YOUR ASSIGNMENT :: As soon as the line containing "10: (152, 552, 1.48)" appears in the material below, start returning lines exactly, and end with the line containing "21: (997, 375, 9.04)".

MATERIAL FOR THIS EXERCISE ::
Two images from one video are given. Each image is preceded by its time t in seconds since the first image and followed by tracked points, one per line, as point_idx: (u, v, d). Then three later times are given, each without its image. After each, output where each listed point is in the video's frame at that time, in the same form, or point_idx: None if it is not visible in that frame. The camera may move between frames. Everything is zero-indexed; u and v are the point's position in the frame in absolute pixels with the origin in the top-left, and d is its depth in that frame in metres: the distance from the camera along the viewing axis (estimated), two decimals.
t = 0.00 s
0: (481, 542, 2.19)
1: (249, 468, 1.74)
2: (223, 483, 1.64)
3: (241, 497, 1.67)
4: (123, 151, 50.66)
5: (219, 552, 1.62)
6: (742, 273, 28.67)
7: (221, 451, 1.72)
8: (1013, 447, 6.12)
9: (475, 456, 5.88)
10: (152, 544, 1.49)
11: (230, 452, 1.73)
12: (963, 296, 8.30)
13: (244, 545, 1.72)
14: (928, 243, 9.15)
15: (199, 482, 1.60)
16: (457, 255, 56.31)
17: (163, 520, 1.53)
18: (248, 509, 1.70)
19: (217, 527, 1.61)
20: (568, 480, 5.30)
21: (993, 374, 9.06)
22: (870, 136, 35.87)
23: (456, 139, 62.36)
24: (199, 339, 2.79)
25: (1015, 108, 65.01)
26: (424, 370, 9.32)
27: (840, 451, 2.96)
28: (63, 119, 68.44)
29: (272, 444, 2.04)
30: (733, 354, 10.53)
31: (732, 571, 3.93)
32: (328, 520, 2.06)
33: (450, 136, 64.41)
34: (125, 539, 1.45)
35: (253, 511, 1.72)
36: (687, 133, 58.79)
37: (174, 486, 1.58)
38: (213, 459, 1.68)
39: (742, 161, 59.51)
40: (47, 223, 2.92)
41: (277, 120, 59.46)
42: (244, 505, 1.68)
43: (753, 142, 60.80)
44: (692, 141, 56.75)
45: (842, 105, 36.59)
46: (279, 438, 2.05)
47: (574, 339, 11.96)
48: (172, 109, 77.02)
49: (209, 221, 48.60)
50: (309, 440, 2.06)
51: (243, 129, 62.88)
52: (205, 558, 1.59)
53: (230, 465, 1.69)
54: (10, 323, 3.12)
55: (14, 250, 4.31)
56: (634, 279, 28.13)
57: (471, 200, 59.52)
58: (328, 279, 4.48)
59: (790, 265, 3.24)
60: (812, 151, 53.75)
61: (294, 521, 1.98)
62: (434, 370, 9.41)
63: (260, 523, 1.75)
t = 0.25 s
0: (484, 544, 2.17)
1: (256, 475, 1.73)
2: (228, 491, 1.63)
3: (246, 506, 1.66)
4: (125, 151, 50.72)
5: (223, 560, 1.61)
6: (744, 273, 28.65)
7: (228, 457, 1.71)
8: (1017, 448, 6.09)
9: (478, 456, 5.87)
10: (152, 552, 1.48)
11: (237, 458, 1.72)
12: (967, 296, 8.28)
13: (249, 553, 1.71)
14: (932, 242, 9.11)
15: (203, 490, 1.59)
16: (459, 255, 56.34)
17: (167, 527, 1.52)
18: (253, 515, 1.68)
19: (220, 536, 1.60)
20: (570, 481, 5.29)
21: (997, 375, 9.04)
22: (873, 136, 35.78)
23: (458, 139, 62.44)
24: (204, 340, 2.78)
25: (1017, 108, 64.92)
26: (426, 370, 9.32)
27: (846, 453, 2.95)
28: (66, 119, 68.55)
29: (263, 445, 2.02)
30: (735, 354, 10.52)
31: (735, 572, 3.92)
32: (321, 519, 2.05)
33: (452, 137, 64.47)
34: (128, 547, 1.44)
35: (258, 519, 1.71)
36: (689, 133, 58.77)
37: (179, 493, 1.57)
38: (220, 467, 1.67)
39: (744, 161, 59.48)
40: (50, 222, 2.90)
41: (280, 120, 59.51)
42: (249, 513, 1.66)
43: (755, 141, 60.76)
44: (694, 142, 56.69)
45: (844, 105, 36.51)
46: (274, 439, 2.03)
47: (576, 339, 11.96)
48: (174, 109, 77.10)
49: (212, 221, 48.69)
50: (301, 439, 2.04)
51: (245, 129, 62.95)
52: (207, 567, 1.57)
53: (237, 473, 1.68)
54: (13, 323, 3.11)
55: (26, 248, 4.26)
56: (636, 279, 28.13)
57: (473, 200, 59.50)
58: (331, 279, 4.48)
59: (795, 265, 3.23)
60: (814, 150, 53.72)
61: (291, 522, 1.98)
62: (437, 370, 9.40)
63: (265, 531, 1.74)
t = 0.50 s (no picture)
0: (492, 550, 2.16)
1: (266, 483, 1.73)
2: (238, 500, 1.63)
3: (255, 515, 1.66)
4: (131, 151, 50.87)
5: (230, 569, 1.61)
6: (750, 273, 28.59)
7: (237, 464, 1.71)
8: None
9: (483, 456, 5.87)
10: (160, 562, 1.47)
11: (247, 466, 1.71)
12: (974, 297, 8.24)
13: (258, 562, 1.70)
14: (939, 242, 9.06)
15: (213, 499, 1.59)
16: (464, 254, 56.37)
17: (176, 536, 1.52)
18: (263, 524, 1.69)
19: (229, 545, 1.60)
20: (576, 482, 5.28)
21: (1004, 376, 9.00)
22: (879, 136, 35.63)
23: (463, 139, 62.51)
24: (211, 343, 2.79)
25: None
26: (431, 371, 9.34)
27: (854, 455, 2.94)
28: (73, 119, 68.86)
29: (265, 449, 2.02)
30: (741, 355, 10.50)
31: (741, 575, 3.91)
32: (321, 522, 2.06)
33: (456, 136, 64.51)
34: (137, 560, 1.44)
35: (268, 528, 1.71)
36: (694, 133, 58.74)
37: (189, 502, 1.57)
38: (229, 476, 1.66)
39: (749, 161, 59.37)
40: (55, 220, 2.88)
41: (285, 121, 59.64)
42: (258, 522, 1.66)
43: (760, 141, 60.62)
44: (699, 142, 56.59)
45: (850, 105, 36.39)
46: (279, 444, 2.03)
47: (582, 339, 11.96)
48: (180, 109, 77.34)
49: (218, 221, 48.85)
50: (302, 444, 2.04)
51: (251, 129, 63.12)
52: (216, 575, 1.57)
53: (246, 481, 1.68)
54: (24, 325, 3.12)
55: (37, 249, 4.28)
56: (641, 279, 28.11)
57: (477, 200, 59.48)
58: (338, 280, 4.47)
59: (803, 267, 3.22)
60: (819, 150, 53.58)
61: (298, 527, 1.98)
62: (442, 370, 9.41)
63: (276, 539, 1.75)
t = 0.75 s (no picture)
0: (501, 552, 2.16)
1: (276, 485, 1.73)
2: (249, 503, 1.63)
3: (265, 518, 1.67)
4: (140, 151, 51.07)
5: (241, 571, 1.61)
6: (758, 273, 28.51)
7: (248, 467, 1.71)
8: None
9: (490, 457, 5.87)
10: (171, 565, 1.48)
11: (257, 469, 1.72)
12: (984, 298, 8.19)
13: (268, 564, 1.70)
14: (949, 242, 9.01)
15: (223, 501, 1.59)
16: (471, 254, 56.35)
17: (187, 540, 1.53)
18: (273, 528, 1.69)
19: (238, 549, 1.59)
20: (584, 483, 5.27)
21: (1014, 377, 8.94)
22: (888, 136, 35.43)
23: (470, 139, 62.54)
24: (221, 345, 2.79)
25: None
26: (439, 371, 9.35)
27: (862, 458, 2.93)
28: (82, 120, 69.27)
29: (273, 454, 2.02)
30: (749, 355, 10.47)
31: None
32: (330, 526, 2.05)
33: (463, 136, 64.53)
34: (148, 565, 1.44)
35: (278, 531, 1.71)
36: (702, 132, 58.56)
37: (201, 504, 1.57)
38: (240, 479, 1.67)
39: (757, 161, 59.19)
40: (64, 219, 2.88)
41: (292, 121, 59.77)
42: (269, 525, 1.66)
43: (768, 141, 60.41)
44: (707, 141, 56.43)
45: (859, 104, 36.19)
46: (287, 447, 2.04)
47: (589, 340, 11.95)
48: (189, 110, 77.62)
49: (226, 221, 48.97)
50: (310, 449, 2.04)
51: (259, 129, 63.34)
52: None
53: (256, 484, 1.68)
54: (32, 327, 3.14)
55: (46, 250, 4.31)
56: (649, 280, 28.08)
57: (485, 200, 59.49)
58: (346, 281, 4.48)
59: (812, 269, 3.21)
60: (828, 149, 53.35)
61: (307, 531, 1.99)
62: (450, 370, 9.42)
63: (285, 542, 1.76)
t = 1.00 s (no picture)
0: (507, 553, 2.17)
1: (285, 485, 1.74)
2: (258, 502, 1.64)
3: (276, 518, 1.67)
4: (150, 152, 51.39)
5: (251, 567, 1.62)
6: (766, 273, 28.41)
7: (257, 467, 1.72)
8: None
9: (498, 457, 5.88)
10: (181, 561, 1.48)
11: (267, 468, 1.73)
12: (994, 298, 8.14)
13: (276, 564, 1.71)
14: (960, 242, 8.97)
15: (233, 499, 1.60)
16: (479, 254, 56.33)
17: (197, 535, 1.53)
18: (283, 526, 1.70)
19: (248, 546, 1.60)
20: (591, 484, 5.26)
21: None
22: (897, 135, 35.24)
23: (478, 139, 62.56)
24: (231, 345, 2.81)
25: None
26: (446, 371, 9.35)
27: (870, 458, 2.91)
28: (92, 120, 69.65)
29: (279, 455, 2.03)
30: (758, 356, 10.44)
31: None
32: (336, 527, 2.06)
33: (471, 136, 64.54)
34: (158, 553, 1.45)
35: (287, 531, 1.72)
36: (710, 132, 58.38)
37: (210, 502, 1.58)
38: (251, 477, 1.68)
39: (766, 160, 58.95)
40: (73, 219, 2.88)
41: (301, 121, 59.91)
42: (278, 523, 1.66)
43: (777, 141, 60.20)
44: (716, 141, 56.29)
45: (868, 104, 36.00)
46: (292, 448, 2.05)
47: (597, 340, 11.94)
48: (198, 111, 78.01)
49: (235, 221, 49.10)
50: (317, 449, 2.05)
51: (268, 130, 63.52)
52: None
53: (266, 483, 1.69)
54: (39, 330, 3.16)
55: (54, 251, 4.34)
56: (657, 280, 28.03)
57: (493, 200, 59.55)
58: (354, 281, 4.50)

SOLUTION FOR THIS PROBLEM ::
10: (152, 552, 1.48)
11: (237, 458, 1.72)
12: (967, 296, 8.28)
13: (249, 553, 1.71)
14: (932, 242, 9.11)
15: (203, 490, 1.59)
16: (459, 255, 56.34)
17: (167, 527, 1.52)
18: (253, 515, 1.68)
19: (220, 536, 1.60)
20: (570, 481, 5.29)
21: (997, 375, 9.04)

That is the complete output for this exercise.